Nodding to Los Angeles, New York and Chicago, Nike has crafted an Air Force 1 collection dubbed AF1 — ALL FOR ONE — made up of three designs that tell each city’s story in a bold fashion. From the warm sunshine of Los Angeles to the grit of NYC and the chilly winds of Chicago, each city has contributed immeasurably to street culture. Their respective Air Force 1s offer an insider’s perspective of sorts, as they were each crafted in tandem with local artists, government departments and community leaders.
First, Los Angeles presents an Air Force 1 High crafted by local artist Lauren Halsey. Its stark black base serves as a canvas for accents inspired by Los Angeles’s vibrant communities — namely the South Central neighborhood that Halsey grew up in. Prints on the sockliner and tongue tag nod to local storefronts and signs, while the lace deubre is a tact acknowledgement of Halsey’s Hieroglyph Crenshaw Project, a series of public murals that encourage communities to share their stories.
Next to bat is New York. Its stark black Air Force 1 Low with colorful accents is a collaboration with the city’s Parks Department, a municipal organization that’s responsible for overseeing the 1,900 parks spread across the five boroughs.

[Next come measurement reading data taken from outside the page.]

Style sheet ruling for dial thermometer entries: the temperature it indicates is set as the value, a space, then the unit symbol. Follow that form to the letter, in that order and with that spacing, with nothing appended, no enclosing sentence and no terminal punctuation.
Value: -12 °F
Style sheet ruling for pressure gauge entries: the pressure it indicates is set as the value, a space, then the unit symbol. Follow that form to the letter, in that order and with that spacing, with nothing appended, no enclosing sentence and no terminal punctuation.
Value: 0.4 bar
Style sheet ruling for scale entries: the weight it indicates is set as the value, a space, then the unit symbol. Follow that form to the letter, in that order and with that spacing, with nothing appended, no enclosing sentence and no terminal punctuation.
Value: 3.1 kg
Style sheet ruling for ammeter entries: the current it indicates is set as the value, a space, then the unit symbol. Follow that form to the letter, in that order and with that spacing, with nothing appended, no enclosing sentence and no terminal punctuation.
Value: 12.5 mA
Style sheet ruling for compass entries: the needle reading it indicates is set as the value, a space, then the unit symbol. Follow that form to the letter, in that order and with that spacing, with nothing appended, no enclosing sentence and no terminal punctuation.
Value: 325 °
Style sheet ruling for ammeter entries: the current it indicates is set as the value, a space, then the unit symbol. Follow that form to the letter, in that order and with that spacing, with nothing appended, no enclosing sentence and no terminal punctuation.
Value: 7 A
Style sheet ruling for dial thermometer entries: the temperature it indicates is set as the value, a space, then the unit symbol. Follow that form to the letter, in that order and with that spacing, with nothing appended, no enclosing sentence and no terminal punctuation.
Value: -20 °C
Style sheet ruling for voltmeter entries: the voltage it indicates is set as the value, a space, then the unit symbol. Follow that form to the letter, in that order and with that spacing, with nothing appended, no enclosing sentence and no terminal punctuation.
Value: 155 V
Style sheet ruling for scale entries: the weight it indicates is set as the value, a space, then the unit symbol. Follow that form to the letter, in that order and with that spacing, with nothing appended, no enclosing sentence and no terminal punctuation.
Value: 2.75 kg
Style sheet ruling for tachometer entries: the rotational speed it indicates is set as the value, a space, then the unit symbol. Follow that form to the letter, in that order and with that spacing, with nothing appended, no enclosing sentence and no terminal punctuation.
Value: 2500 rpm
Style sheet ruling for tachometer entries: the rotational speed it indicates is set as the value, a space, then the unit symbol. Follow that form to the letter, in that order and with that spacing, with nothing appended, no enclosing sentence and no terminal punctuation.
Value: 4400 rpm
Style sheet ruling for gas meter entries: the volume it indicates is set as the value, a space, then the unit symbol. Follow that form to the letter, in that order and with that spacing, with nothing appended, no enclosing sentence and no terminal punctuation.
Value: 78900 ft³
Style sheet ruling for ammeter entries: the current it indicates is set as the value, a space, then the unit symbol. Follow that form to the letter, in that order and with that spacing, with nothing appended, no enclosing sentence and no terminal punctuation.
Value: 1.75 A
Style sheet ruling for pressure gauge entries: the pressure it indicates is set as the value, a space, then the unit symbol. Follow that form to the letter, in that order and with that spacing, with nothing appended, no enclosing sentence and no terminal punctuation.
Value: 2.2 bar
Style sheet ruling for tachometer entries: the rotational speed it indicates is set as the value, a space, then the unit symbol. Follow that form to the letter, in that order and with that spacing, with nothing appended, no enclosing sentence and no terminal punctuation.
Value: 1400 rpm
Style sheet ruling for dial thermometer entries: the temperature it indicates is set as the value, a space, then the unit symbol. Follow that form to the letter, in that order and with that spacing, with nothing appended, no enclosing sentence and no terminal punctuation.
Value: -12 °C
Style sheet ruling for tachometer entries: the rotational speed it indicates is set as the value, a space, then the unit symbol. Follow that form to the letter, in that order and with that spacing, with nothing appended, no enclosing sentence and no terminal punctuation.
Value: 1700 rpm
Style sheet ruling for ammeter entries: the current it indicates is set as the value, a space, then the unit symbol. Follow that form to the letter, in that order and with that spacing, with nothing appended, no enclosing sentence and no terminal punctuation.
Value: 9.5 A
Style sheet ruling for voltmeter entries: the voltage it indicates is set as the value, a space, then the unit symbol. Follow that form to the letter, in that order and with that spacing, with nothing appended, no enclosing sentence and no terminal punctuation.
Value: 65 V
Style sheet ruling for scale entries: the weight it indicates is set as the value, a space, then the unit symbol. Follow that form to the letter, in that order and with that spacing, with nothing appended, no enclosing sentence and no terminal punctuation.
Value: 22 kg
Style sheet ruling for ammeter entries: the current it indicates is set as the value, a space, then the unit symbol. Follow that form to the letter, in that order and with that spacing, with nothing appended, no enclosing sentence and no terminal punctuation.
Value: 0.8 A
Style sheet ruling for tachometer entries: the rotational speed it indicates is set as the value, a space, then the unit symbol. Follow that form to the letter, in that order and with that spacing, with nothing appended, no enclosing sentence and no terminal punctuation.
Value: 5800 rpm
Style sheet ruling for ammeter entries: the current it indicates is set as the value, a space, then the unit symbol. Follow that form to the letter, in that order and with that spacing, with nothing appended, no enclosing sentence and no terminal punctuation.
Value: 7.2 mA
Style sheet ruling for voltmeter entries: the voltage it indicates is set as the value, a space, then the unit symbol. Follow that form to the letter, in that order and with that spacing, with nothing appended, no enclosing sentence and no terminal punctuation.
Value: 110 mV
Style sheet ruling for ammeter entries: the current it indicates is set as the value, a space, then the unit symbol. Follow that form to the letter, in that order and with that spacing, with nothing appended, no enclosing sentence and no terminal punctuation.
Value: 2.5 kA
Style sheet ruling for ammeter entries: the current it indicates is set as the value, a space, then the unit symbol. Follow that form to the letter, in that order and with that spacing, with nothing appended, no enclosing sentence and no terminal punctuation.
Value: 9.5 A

From basketball courts to skateparks and lush green fields for relaxing, the parks play a huge part in city life. Therefore, the Parks Department’s signature leaf logo is presented boldly on the tongue, which also features interchangeable patches. The upper is constructed of leather and mesh panels inspired by chain-link fences, hi-vis reflective trim provides pops of flair, and the multicolor outsole is constructed of recycled Nike Grind material. It’s also accompanied by a 12-piece apparel collection.
Last but not least, Chicago is repped by an Air Force 1 Low. Calling upon No Cuts No Glory, a popular local barbershop owned by master barber Drew Henderson, the shoe salutes the communal atmosphere present in Henderson’s business and others like it around the Windy City. Unique tweaks include a special tongue tag that juxtaposes Chicago’s recognizable skyline into a barber’s comb, a pony-hair tab for a quite literal nod to haircuts, an icy sole with a black and white diamond pattern for a nod to traditional barbershop floors, and an insole graphic with two clasped hands for unity. It’s functional too, thanks to rolled midsole edges for easy clean-up and waxed laces.
The NYC pair is slated for a December 5 release, with LA and Chicago set to follow on December 7. All three styles will release on Nike SNKRS and at select boutiques in their respective cities.